Nominated by Wildlife Conservation Society
Gigi has been at the forefront of reducing illegal wildlife trade in the Leuser Landscape, located in Sumatra Indonesia. He developed a formula for tracking and facilitating the arrests of illegal wildlife traders that was so successful that it is now the model for the Wildlife Conservation Society’s Indonesia Program. Gigi plays an integral role in gaining trust and empowering communities to reduce poaching and illegal logging by sharing information about these activities with law enforcement agencies. Thanks to Gigi’s leadership and partnership skills, more than 90 percent of the 76 wildlife trade suspects arrested in the Leuser Landscape have been prosecuted, including those responsible for tiger trafficking. Gigi shows true dedication and is on-call 24 hours a day to receive informant reports and advise on sting operations that can happen at all hours of the night. Despite the risk his role carries, due to his careful management over 15 years, all his team members have stayed safe.

Rubén Cueva
Nominated by Wildlife Conservation Society
Rubén began his conservation career as a naturalist guide in a wildlife refuge, then worked with a local nonprofit organization to document important species inhabiting the tropical forests in his home country of Ecuador. By engaging and collaborating with indigenous communities, he and colleagues developed sustainable management alternatives to protect both local people’s livelihoods and the forest’s biodiversity. Since 2008, Rubén has worked with Wildlife Conservation Society as a field biologist, coordinating the Amazon River Turtle Conservation and Management Program in the Ecuadorian Amazon with the goal of recovering wild populations of this species. Rubén has shown admirable dedication to engaging local stakeholders, tracking turtles and training others to assist, protecting turtle nesting sites and leading educational activities for local youth.
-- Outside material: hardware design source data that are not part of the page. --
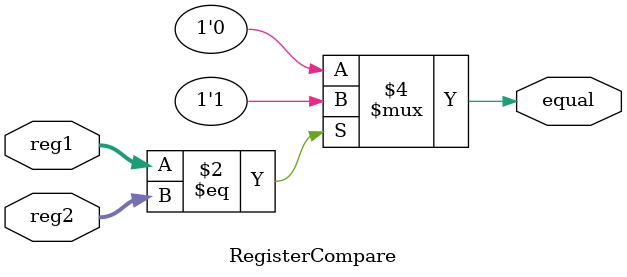
<source format=v>
`timescale 1ns / 1ps
module RegisterCompare(reg1,reg2,equal);

//Inputs
input [15:0] reg1,reg2;

//Outputs
output reg equal;

always @(reg1,reg2)
begin
	if(reg1 == reg2)
		equal = 1;
	else
		equal = 0;
end//always


endmodule

</source>
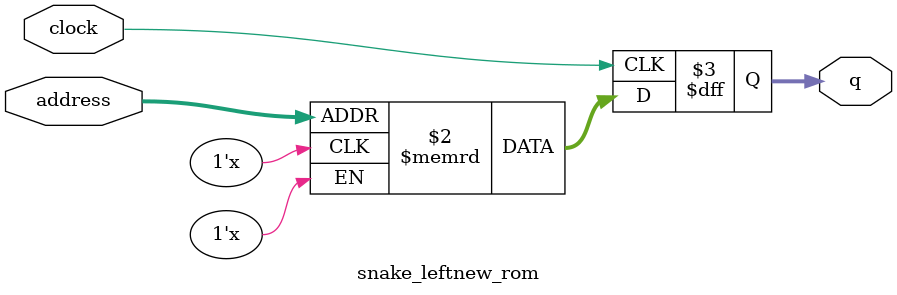
<source format=sv>
module snake_leftnew_rom (
	input logic clock,
	input logic [9:0] address,
	output logic [3:0] q
);

logic [3:0] memory [0:944] /* synthesis ram_init_file = "./snake_leftnew.mif" */;

always_ff @ (posedge clock) begin
	q <= memory[address];
end

endmodule

</source>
His professionalism and charismatic personality have fostered a deep appreciation of nature in all those that meet him and he continues to inspire his colleagues every day.

Zama Ncube
Wildlife ACT Fund Trust, care of the Sindisa Fund
Zama has over 10 years of experience tracking rhinos and is one of Africa’s leading rhino trackers. In 2016, Zama’s extensive knowledge of rhinos’ habitats, tracks and gaits allowed him to track an injured white rhino and mobilize a quick response to provide emergency medical treatment. Over the past four years, Zama facilitated and led education programs for 10 primary schools surrounding the Somkhanda Game Reserve in South Africa through overnight camps, in-school lessons and community presentations for more than 11,000 children and community members. In his role as head rhino monitor, Zama has significantly advanced community awareness and understanding of conservation issues through creative community events, media coverage and his work with young people. Zama has managed, coordinated and participated in rhino monitoring in the Somkhanda Game Reserve and as a result of his diligence, achieved a 100 percent re-sighting rate for every black and white rhino individual the team monitored over the past year.